Samsung could have been forgiven for being pretty smug earlier this year as the electronics maker seemed to have dented Apple with its highly popular range of phablet handsets.
But when one of its models, the Galaxy Note 7, is recalled for catching fire inexplicably onboard a flight, then reissued only for the same problem to occur, it's hard to see a way back – especially when the maker still doesn't know what is causing the devices to catch fire in the first place.
This second recall will damage the company's reputation no end. As for what it could mean for the purchasing of other Samsung electronic products in the near future... well, I know I won't be buying one of its washing machines anytime soon let's just say.
It really puts Apple's technical problems with iOS 10 in perspective and opens the door for other high end phone firms to highlight their safety and reliability overall.
Samsung has worked hard to solve the problem with the Galaxy Note 7; it thought the battery was the issue but that seems to not have been the case. Now the company has admitted that it doesn't know what the issue is and has asked users to power down the phone and leave it uncharged.

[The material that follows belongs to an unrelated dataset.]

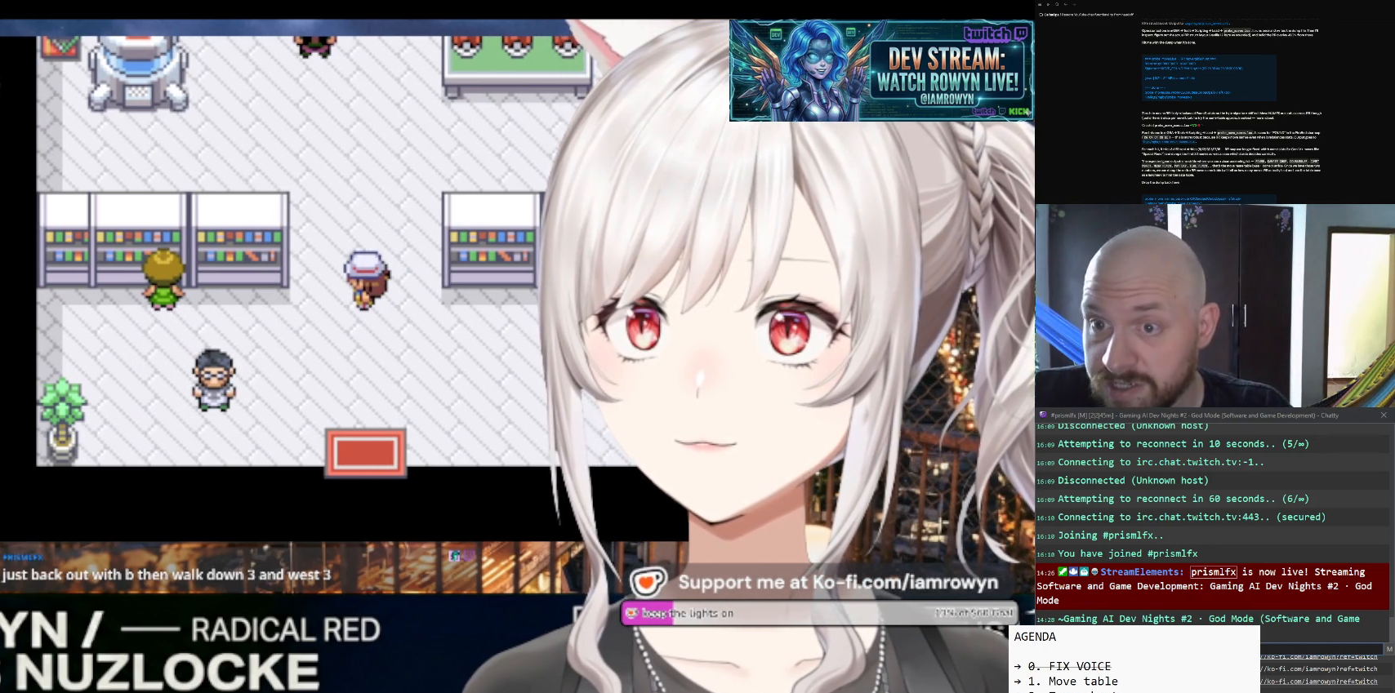
{"buttons": ["DPAD_LEFT"], "events": []}
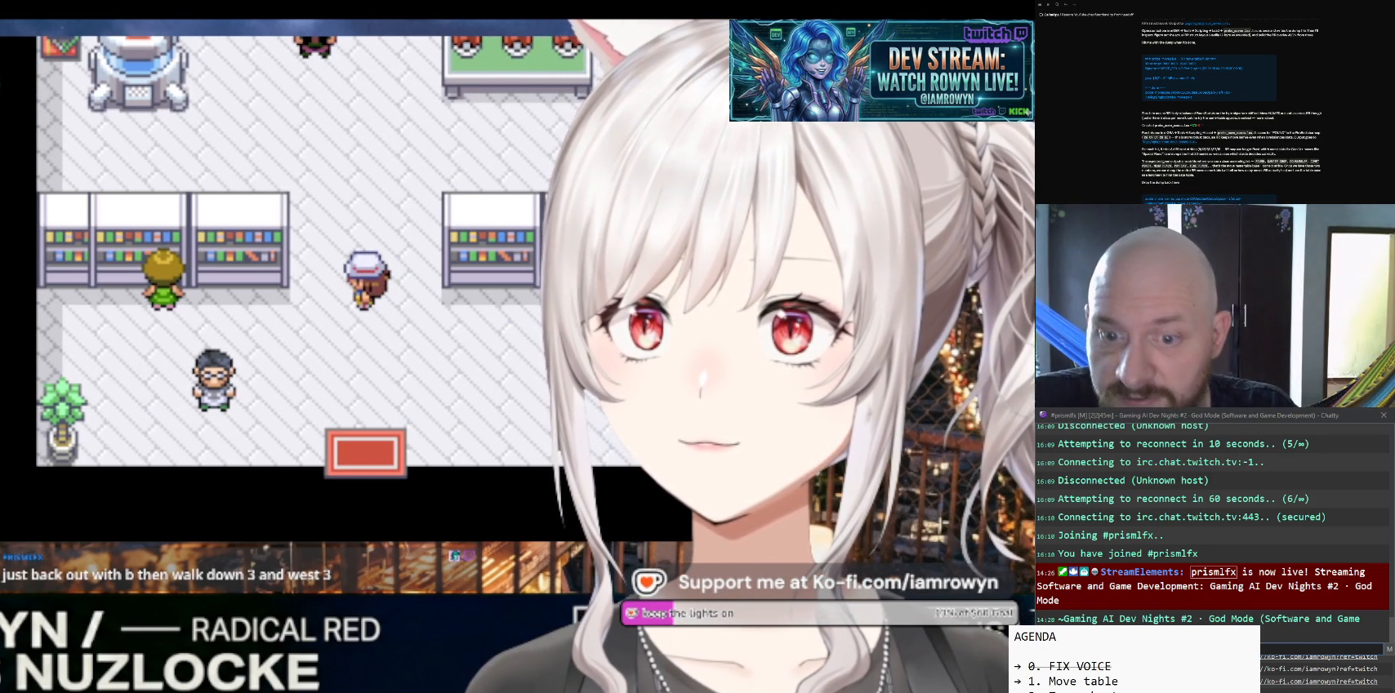
{"buttons": ["DPAD_LEFT"], "events": []}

Could there be a worse thing as a phone operator to be forced to do?
When airliners are singling out the handset and asking owners to turn them off before flight there really isn't much else it can do but recall and scrap the product entirely.

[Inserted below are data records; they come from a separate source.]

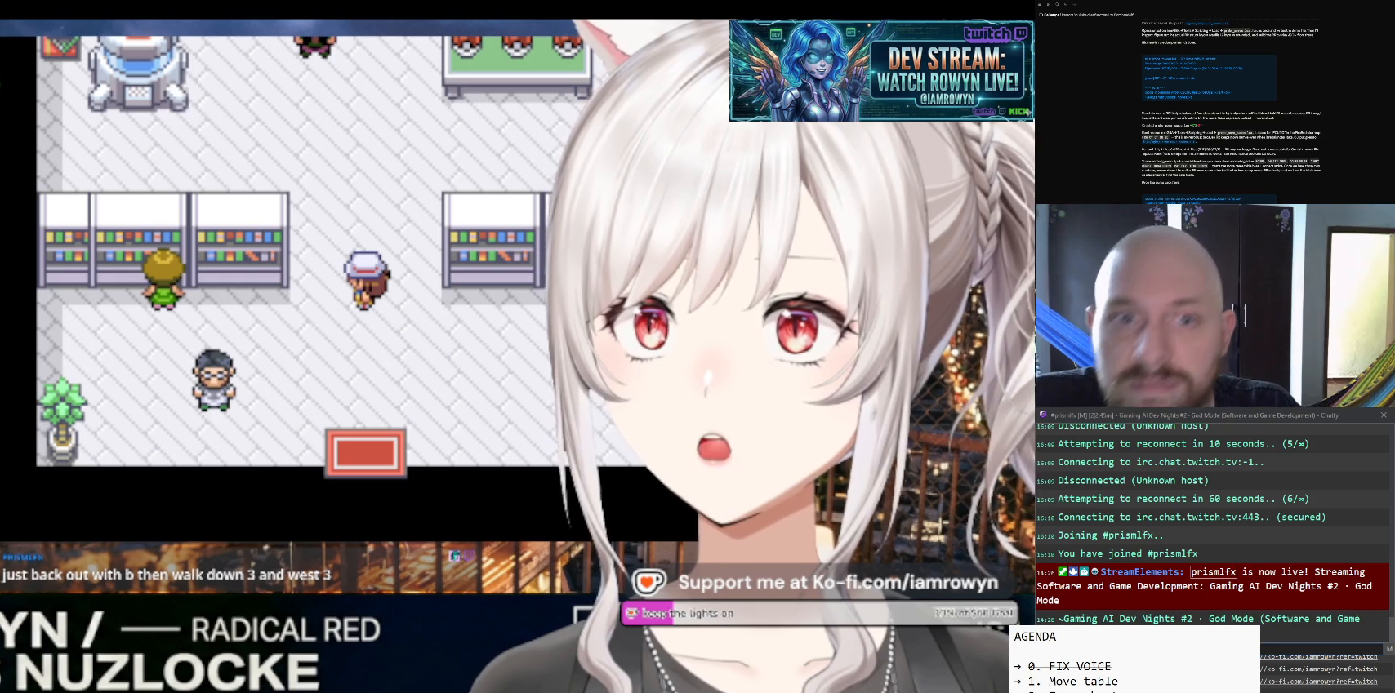
{"buttons": ["DPAD_LEFT"], "events": []}
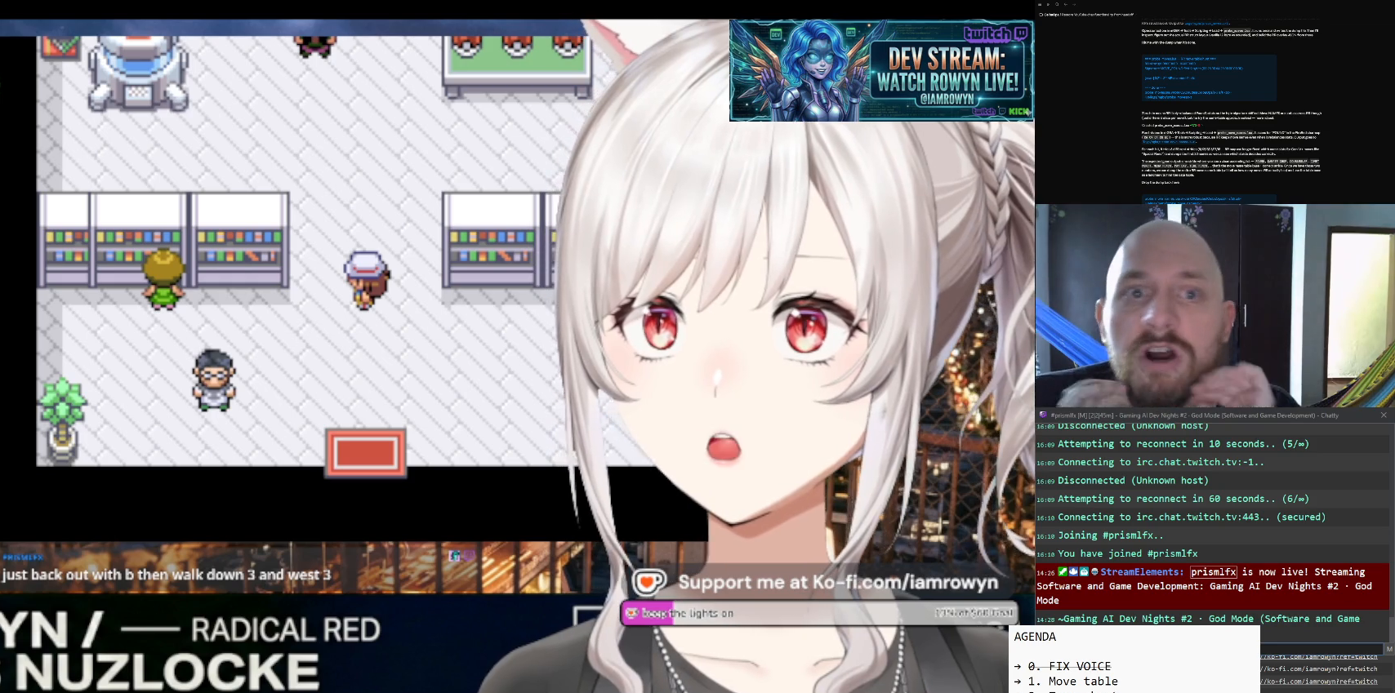
{"buttons": ["DPAD_LEFT"], "events": []}
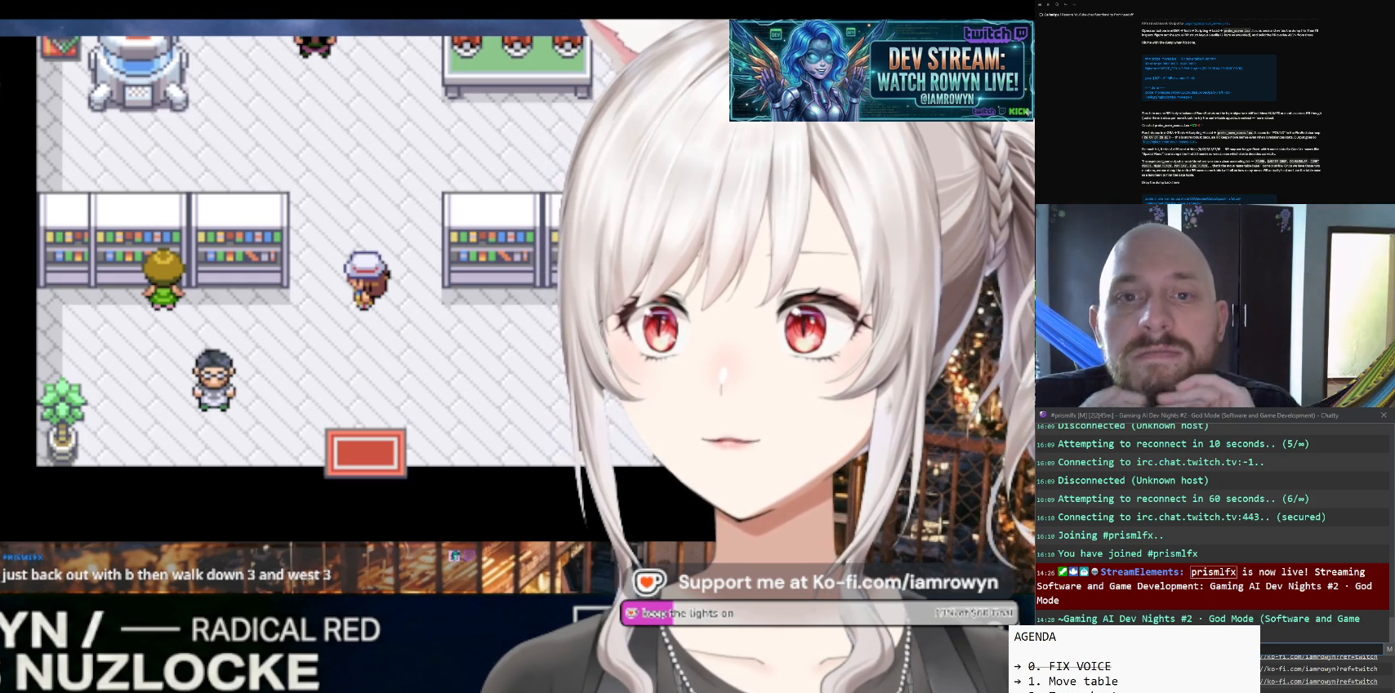
{"buttons": ["DPAD_LEFT"], "events": []}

So how does Samsung recover?
Well, fundamentally, it still has to discover the problem and ensure that the issue is not one that spreads beyond the Note 7. In the short term it must face facts that this is a disastrous blow to its reputation and will cost the company billions in refunds alone.
Samsung is practically in limbo until it does discover the fault – with all subsequent phone launches threatened by the fear that those handsets could also become engulfed in flames.
It has to rebuild trust with the customers who swore by Samsung handsets as the cult of Apple seemed to be plateauing following disappointing sales for its recent handset.
Meanwhile, Apple and other phone makers will move fast to discount and target Samsung customers as a gap in the market opens and the opportunity to win over consumers appears.
From years of research we know that the mobile device is the most personal one and that 21st century owners the world round won't live without one.
Well Galaxy Note 7 owners are now being forced to do so and they will no doubt be on the hunt this week for a replacement phone which they won't be in danger of calling the fire brigade to use.
There is no end in sight to this story that is for certain and no amount of crisis comms will help Samsung while the problem remains a mystery.